Two-Day Getaway in Medora, North Dakota
Theodore Roosevelt referred to his time in North Dakota saying, "Here the romance of my life began." One visit to Theodore Roosevelt National Park explains his love affair. Some 70,000 acres of painted canons and grassy trails embrace the Little Missouri River on the western edge of the state. Cowboy town Medora's lineup of amenities make it a pleasant base to explore the badlands Teddy loved.
Head into Theodore Roosevelt National Park, where the busier South Unit Visitor Center has a museum, theater and Roosevelt's Maltese Cross Cabin. In the more isolated North Unit (50 miles away), look for bison and prairie dogs on the 14-mile paved route from its visitor center. Pack a picnic because there are no eateries in the park. More than 100 miles of trails spread through the park's units.
Exhibits at the North Dakota Cowboy Hall of Fame in the Center of Western Heritage and Cultures honor the roles of horses, trail drivers and rodeo stars.
Fine dining meets Western chic at Theodore's Dining Room inside Rough Riders Hotel. The ribeye is prelude to a sweet stay in rooms with Victorian oak armoires, red velvet furniture and pillow-top beds.
Old-school diner food and reasonable prices reward patrons willing to wait for a table at busy Cowboy Cafe.
Even beginners can get on the Maah Daah Hey Trail on trips with Dakota Cyclery Mountain Bike Adventures. The 143 miles of the trail lead bikers and hikers over rolling prairie and rough badlands, from the North Unit of the national park to Medora.

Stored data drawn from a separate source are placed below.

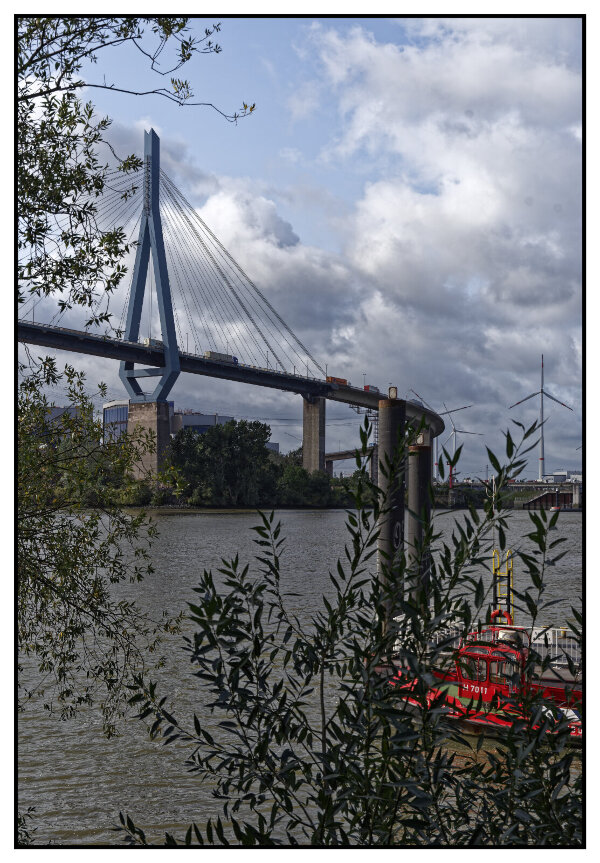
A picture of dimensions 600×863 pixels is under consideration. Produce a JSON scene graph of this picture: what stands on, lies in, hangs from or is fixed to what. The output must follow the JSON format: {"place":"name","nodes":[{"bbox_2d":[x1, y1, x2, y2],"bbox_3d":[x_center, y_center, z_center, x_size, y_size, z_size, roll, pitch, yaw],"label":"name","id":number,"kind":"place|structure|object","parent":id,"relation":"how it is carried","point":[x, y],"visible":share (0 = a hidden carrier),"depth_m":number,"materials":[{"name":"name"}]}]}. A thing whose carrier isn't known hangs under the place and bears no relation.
{"place":"outdoors","nodes":[
{"label":"outdoors","id":0,"kind":"place"},
{"bbox_2d":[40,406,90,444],"label":"building","id":1,"kind":"structure","parent":0,"point":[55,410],"materials":[{"name":"grey"}]},
{"bbox_2d":[102,400,174,446],"label":"office building","id":2,"kind":"structure","parent":0,"point":[124,415],"materials":[{"name":"glass"}]},
{"bbox_2d":[172,412,232,435],"label":"building","id":3,"kind":"structure","parent":0,"point":[204,426],"materials":[{"name":"grey"}]},
{"bbox_2d":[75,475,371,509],"label":"river bank","id":4,"kind":"structure","parent":0,"point":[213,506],"materials":[{"name":"green plant"}]},
{"bbox_2d":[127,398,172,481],"label":"bridge pier","id":5,"kind":"structure","parent":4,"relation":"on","point":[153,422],"materials":[{"name":"grey concrete"}]},
{"bbox_2d":[168,418,276,506],"label":"tree","id":6,"kind":"object","parent":4,"relation":"on","point":[211,445],"visible":0.89,"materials":[{"name":"green plant"}]},
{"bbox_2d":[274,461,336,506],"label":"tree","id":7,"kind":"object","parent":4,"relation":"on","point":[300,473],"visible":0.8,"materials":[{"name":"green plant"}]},
{"bbox_2d":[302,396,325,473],"label":"bridge pier","id":8,"kind":"structure","parent":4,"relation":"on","point":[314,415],"materials":[{"name":"grey concrete"}]},
{"bbox_2d":[14,129,443,474],"label":"bridge","id":9,"kind":"structure","parent":0,"point":[88,339],"materials":[{"name":"blue metal"}]},
{"bbox_2d":[142,338,163,348],"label":"truck","id":10,"kind":"object","parent":9,"relation":"on","point":[158,342],"visible":0.48,"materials":[{"name":"white"}]},
{"bbox_2d":[204,350,237,363],"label":"truck","id":11,"kind":"object","parent":9,"relation":"on","point":[223,356],"visible":0.55,"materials":[{"name":"white"}]},
{"bbox_2d":[326,376,347,384],"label":"truck","id":12,"kind":"object","parent":9,"relation":"on","point":[343,381],"visible":0.58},
{"bbox_2d":[364,384,379,393],"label":"truck","id":13,"kind":"object","parent":9,"relation":"on","point":[374,388],"visible":0.61,"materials":[{"name":"red"}]},
{"bbox_2d":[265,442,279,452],"label":"building","id":14,"kind":"structure","parent":0,"point":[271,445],"materials":[{"name":"grey"}]},
{"bbox_2d":[14,29,577,476],"label":"sky","id":15,"kind":"structure","parent":0,"point":[288,153],"materials":[{"name":"blue"}]},
{"bbox_2d":[21,503,585,846],"label":"river","id":16,"kind":"structure","parent":0,"point":[187,520],"materials":[{"name":"liquid"}]},
{"bbox_2d":[376,391,406,627],"bbox_3d":[1.902,2.877,24.279,0.641,7.571,0.686,0,-3,0],"label":"mooring pile","id":17,"kind":"object","parent":16,"relation":"in","point":[389,441],"visible":0.65,"depth_m":24.09,"materials":[{"name":"metal"}]},
{"bbox_2d":[388,386,397,398],"bbox_3d":[2.109,-0.833,26.272,0.264,0.378,0.272,0,-3,0],"label":"lamp","id":18,"kind":"object","parent":17,"relation":"on","point":[391,395],"visible":0.91,"depth_m":26.18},
{"bbox_2d":[406,437,433,599],"bbox_3d":[2.903,3.892,28.222,0.741,7.732,0.785,0,-3,0],"label":"mooring pile","id":19,"kind":"object","parent":16,"relation":"in","point":[424,466],"visible":0.55,"depth_m":28.06,"materials":[{"name":"metal"}]},
{"bbox_2d":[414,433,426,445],"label":"lamp","id":20,"kind":"object","parent":19,"relation":"on","point":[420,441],"visible":0.91,"depth_m":25.24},
{"bbox_2d":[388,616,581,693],"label":"floating dock","id":21,"kind":"object","parent":16,"relation":"on","point":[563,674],"visible":0.28,"depth_m":24.88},
{"bbox_2d":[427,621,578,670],"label":"railing","id":22,"kind":"object","parent":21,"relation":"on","point":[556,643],"visible":0.31,"depth_m":26.83,"materials":[{"name":"white metal"}]},
{"bbox_2d":[387,622,584,740],"bbox_3d":[3.841,4.282,21.026,6.329,2.319,2.165,-1,-3,27],"label":"red boat","id":23,"kind":"object","parent":16,"relation":"on","point":[467,693],"visible":0.53,"depth_m":20.63,"materials":[{"name":"red metal"}]},
{"bbox_2d":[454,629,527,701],"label":"cabin","id":24,"kind":"object","parent":23,"relation":"on","point":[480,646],"visible":0.49,"depth_m":19.80,"materials":[{"name":"red metal"}]},
{"bbox_2d":[489,609,512,627],"bbox_3d":[4.479,4.202,25.852,0.560,0.547,0.250,0,-3,0],"label":"life ring","id":25,"kind":"object","parent":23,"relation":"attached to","point":[494,613],"visible":0.59,"depth_m":25.76,"materials":[{"name":"red plastic"}]},
{"bbox_2d":[491,549,513,621],"bbox_3d":[4.622,3.901,26.432,0.514,2.518,0.695,0,-3,0],"label":"ladder","id":26,"kind":"object","parent":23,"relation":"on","point":[496,566],"visible":0.65,"depth_m":26.40,"materials":[{"name":"yellow metal"}]},
{"bbox_2d":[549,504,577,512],"label":"boat","id":27,"kind":"object","parent":16,"relation":"on","point":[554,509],"visible":0.92,"materials":[{"name":"red"}]},
{"bbox_2d":[323,447,373,473],"label":"bridge","id":28,"kind":"structure","parent":0,"point":[331,457],"materials":[{"name":"grey concrete"}]},
{"bbox_2d":[181,21,578,450],"label":"cloud","id":29,"kind":"structure","parent":0,"point":[369,205],"materials":[{"name":"white"}]},
{"bbox_2d":[432,480,580,508],"label":"far riverbank","id":30,"kind":"structure","parent":0,"point":[520,485],"materials":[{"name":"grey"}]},
{"bbox_2d":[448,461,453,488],"label":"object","id":31,"kind":"object","parent":30,"relation":"on","point":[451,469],"visible":0.69,"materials":[{"name":"red"}]},
{"bbox_2d":[509,354,572,480],"label":"wind turbine","id":32,"kind":"object","parent":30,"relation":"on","point":[542,445],"visible":0.97,"materials":[{"name":"white metal"}]},
{"bbox_2d":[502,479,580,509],"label":"bridge","id":33,"kind":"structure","parent":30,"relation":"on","point":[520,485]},
{"bbox_2d":[523,489,572,509],"label":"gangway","id":34,"kind":"object","parent":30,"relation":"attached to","point":[549,495],"visible":0.82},
{"bbox_2d":[542,470,581,482],"label":"building","id":35,"kind":"structure","parent":0,"point":[558,473],"materials":[{"name":"white"}]},
{"label":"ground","id":36,"kind":"structure","parent":0},
{"bbox_2d":[12,2,248,746],"bbox_3d":[-1.932,-0.137,7.217,3.501,7.127,4.178,0,-3,0],"label":"tree","id":37,"kind":"object","parent":36,"relation":"on","point":[60,198],"visible":0.99,"depth_m":7.22,"materials":[{"name":"green plant"}]},
{"bbox_2d":[125,404,580,853],"bbox_3d":[0.371,1.317,4.646,2.244,2.791,2.118,0,-3,0],"label":"shrub","id":38,"kind":"object","parent":36,"relation":"on","point":[292,773],"visible":0.94,"depth_m":4.43,"materials":[{"name":"green plant"}]},
{"bbox_2d":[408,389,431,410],"label":"crane","id":39,"kind":"object","parent":36,"relation":"on","point":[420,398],"visible":0.24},
{"bbox_2d":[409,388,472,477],"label":"wind turbine","id":40,"kind":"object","parent":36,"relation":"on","point":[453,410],"visible":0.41,"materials":[{"name":"white metal"}]},
{"bbox_2d":[439,403,480,483],"label":"wind turbine","id":41,"kind":"object","parent":36,"relation":"on","point":[455,431],"visible":0.83,"materials":[{"name":"white metal"}]}
]}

Or take in a challenging 18 holes at Bully Pulpit Golf Course a few miles south of town. Rugged badlands provide a spectacular backdrop.
Tours of the 1880s Chateau de Mores State Historic Site cover the history of the aristocratic French couple who settled the town.
Teddy comes to life-as president, family man, soldier, hunter and rancher-in the rousing performance by an expert impersonator in A Teddy Roosevelt Salute to Medora.
"Cowboy cooks" at the Pitchfork Steak Fondue impale steaks 10 at a time and plunge them into 400-degree oil. Load your plate with all the fixings and eat as you watch the sun dropping over the badlands.
More information: Medora Area Convention and Visitors Bureau (800) 633-6721; medora.com
The Medora Musical is the essential experience in western North Dakota. The 50-year-old show celebrates Teddy Roosebelt and America with song-and-dance routines. The Burning Hills Amphitheatre overlooks a badlands landscape that produces a spotlighted horseman in the closing act.
Bring the Kids
Enchanted Highway Seven regionally inspired sculptures tower along a 30-mile stretch between Interstate-94 and Regent, off Exit 72 (40 miles east of the national park). Figures crafted from scrap metal, oil-well pipes and tanks include grasshoppers, people and fish; most stand over 40 feet tall.
Bison watch A herd of more than 30 bison inhabits a grassy landscape in the North Unit of Theodore Roosevelt National Park, making it easier to spot the shaggy beasts there than in the more dramatic South Unit.